## Texto do exercício
- A empresária Ingrid Pikinskeni Morais Santos passou mal durante o depoimento na CPMI do INSS e a sessão foi encerrada, com atendimento médico no Senado.
- O presidente da CPMI, Carlos Viana, suspendeu os trabalhos para que Ingrid fosse atendida e ela deixou a oitiva antes do fim.
- Ingrid, esposa e sócia de Cícero Marcelino de Souza Santos, tem ligações com a Conafer, apontada como destinatária de milhões desviados de descontos em benefícios previdenciários.
- O relator, Alfredo Gaspar, afirmou que parte dos recursos desviados era movimentada em contas de empresas das quais Ingrid era sócia e comentou o peso do prejuízo aos aposentados.
- Já Daniel Vorcaro, ex-dono do Banco Master, não foi obrigado a depor após decisão do STF; a CPMI também discutia a prorrogação dos trabalhos por 60 dias.
A empresária Ingrid Pikinskeni Morais Santos teve o depoimento interrompido na CPMI do INSS após sofrer mal-estar durante as perguntas do relator. O episódio ocorreu durante a oitiva, em Brasília, sob a presidência do senador Carlos Viana. O atendimento médico do Senado foi acionado e a sessão foi suspensa para acompanhamento.
A deposta é esposa e sócia de Cícero Marcelino de Souza Santos, ambos ligados à Conafer, entidade apontada como beneficiária de valores oriundos de descontos indevidos em benefícios previdenciários. Segundo a CPMI, parte dos recursos desviados passava por contas de empresas nas quais Ingrid era sócia.
Rumo aos desdobramentos
Antes da interrupção, Ingrid afirmou não possuir conhecimento sobre o esquema e afirmou que a gestão das empresas era responsabilidade de seu esposo, Cícero. Ela relatou dificuldades e o constrangimento da família durante as diligências, mencionando atuação da Polícia Federal.
O depoimento de Ingrid ocorreu após a decisão de Daniel Vorcaro, ex-dono do Banco Master, não comparecer à CPMI. Vorcaro estava em prisão domiciliar e era alvo de investigações sobre empréstimos consignados que teriam gerado prejuízos a aposentados.
Situação jurídica e próximos passos
Antes da sessão, o STF concedeu a Ingrid um habeas corpus que a autoriza a permanecer em silêncio durante o depoimento. Ainda não há confirmação sobre retomada dos trabalhos da CPMI ou sobre a continuidade das oitiva envolvendo outros investigados.
O presidente da CPMI informou que pedirá a prorrogação dos trabalhos por pelo menos 60 dias. A solicitação já foi protocolada, e o desfecho depende de decisão do presidente do Senado.

## Trechos das entradas
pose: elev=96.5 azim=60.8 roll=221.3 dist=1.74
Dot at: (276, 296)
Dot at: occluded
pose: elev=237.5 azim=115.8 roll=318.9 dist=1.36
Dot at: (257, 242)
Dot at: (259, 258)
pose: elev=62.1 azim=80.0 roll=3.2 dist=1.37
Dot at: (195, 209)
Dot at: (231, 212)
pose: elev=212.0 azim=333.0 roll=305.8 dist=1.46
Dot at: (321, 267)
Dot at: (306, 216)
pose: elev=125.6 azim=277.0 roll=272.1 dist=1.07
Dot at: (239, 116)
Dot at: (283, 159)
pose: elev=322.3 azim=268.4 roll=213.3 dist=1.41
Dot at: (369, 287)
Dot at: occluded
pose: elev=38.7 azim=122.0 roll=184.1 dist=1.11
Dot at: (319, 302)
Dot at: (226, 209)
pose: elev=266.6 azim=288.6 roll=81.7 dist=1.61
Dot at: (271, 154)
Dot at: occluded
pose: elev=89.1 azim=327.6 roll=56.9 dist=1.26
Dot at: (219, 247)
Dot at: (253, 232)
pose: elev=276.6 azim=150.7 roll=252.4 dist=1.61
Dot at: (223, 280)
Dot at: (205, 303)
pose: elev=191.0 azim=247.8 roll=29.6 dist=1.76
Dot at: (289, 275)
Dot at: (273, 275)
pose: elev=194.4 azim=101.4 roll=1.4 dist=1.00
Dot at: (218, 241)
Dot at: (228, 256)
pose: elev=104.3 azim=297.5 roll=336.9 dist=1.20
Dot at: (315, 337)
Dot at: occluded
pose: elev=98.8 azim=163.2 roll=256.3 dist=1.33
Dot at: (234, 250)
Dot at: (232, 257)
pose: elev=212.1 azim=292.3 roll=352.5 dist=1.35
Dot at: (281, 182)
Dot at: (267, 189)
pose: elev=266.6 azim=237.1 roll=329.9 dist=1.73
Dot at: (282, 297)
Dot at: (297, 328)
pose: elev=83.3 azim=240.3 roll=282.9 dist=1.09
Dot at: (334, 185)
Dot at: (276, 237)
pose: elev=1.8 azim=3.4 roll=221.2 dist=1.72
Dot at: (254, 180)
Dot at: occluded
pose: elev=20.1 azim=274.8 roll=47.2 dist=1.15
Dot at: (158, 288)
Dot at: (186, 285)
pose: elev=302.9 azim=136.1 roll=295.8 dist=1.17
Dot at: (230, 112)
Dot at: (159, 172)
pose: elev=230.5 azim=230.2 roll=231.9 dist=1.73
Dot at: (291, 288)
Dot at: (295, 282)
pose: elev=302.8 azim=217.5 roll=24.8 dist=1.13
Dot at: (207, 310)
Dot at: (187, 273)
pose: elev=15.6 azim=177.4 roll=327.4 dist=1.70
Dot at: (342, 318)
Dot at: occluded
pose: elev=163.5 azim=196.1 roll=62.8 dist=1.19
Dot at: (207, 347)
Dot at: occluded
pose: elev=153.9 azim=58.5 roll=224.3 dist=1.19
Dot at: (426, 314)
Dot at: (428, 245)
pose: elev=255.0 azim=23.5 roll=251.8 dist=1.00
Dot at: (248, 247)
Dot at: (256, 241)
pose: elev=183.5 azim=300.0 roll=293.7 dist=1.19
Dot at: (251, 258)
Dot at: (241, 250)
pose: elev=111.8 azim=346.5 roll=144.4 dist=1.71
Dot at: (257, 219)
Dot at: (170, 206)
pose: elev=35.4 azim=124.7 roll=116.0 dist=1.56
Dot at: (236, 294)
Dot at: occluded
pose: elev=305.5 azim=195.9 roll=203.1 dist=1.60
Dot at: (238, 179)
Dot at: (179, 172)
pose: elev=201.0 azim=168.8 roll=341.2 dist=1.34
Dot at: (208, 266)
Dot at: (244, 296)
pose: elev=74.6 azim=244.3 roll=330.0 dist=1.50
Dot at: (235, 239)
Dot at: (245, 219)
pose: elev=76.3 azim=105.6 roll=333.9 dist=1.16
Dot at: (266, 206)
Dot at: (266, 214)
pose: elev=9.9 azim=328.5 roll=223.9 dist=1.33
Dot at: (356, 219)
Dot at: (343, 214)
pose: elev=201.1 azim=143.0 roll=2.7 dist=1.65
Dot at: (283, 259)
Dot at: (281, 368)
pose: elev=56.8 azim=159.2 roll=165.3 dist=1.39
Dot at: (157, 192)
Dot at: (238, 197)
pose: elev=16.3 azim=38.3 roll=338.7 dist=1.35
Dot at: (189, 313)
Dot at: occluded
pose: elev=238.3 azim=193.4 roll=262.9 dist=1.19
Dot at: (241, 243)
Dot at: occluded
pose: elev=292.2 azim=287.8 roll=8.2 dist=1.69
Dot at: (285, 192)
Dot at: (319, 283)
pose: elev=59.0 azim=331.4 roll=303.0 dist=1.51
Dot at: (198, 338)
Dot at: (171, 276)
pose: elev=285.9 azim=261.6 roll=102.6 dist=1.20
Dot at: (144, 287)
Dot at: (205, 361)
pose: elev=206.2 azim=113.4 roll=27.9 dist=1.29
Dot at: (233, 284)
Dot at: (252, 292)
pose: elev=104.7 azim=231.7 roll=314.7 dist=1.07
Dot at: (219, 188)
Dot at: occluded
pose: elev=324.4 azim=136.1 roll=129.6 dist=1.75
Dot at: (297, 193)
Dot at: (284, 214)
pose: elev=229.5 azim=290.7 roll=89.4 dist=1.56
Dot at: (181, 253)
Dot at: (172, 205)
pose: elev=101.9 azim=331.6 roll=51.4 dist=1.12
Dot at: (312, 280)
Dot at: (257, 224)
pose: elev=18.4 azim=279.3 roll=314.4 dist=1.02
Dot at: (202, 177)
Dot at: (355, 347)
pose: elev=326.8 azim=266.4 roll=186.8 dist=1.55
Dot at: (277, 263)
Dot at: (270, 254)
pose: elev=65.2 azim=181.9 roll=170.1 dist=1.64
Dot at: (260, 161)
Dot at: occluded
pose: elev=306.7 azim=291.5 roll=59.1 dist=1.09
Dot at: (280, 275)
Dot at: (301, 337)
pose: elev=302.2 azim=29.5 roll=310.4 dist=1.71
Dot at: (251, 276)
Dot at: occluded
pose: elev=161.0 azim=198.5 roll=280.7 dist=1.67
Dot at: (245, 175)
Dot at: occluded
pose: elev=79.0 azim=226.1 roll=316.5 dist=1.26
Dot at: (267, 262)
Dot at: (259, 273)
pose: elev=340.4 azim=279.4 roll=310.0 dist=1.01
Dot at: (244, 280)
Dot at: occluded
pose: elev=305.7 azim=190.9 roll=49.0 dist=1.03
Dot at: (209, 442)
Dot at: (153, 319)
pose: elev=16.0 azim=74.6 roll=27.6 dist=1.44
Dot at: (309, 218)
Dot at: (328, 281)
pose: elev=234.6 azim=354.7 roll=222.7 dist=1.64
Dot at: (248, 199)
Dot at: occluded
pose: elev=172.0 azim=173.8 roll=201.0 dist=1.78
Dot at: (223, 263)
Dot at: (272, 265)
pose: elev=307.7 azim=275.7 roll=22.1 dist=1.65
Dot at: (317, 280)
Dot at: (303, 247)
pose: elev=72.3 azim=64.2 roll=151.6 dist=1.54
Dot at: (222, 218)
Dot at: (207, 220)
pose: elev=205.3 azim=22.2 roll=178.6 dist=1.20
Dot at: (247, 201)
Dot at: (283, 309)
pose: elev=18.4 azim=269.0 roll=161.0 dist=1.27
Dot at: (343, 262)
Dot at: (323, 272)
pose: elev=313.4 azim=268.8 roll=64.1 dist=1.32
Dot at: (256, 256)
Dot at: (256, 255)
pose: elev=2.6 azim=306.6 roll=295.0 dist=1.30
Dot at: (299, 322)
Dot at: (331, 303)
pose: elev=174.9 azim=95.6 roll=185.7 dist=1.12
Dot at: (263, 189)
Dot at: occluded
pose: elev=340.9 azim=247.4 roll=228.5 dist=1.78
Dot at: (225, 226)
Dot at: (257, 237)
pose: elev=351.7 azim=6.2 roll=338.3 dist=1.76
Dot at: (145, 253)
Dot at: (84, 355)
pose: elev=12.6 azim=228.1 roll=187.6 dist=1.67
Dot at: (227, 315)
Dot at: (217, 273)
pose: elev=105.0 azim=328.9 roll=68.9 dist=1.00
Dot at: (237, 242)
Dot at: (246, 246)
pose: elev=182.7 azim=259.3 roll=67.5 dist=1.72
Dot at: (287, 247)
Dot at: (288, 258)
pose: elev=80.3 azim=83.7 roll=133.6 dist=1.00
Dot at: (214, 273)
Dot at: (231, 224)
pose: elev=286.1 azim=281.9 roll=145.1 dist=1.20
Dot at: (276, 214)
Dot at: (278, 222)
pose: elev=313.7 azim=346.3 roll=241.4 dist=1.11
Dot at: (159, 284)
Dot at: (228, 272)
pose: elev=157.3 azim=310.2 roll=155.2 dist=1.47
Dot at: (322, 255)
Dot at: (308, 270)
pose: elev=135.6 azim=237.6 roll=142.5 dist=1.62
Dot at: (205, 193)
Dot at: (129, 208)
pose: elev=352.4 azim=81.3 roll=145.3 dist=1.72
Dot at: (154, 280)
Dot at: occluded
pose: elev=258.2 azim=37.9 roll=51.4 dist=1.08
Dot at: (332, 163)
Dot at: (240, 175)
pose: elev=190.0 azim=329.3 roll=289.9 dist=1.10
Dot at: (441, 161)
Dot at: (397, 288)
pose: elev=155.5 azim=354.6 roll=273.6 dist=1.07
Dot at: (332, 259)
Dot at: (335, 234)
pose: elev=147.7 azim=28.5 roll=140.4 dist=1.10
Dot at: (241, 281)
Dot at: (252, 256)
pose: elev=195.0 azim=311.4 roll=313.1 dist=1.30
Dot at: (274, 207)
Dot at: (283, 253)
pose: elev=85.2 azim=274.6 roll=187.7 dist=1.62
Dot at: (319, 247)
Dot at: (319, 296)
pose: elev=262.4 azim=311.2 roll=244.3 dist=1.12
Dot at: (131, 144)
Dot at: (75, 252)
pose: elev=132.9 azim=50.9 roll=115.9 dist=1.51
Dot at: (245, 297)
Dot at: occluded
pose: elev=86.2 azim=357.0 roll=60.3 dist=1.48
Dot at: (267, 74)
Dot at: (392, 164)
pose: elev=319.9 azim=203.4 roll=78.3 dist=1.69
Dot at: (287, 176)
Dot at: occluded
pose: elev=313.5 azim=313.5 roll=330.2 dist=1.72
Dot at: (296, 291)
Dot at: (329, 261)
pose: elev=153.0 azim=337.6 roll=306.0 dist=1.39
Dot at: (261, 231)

## Instruções da tarefa
De acordo com a notícia sobre o depoimento na CPMI do INSS, por que Carlos Viana suspendeu os trabalhos durante a oitiva de Ingrid Pikinskeni Morais Santos? Responda em uma ou duas frases.

## Resposta esperada
Ele suspendeu os trabalhos para que Ingrid fosse atendida, porque ela passou mal durante as perguntas do relator. O atendimento médico do Senado foi chamado para acompanhá-la.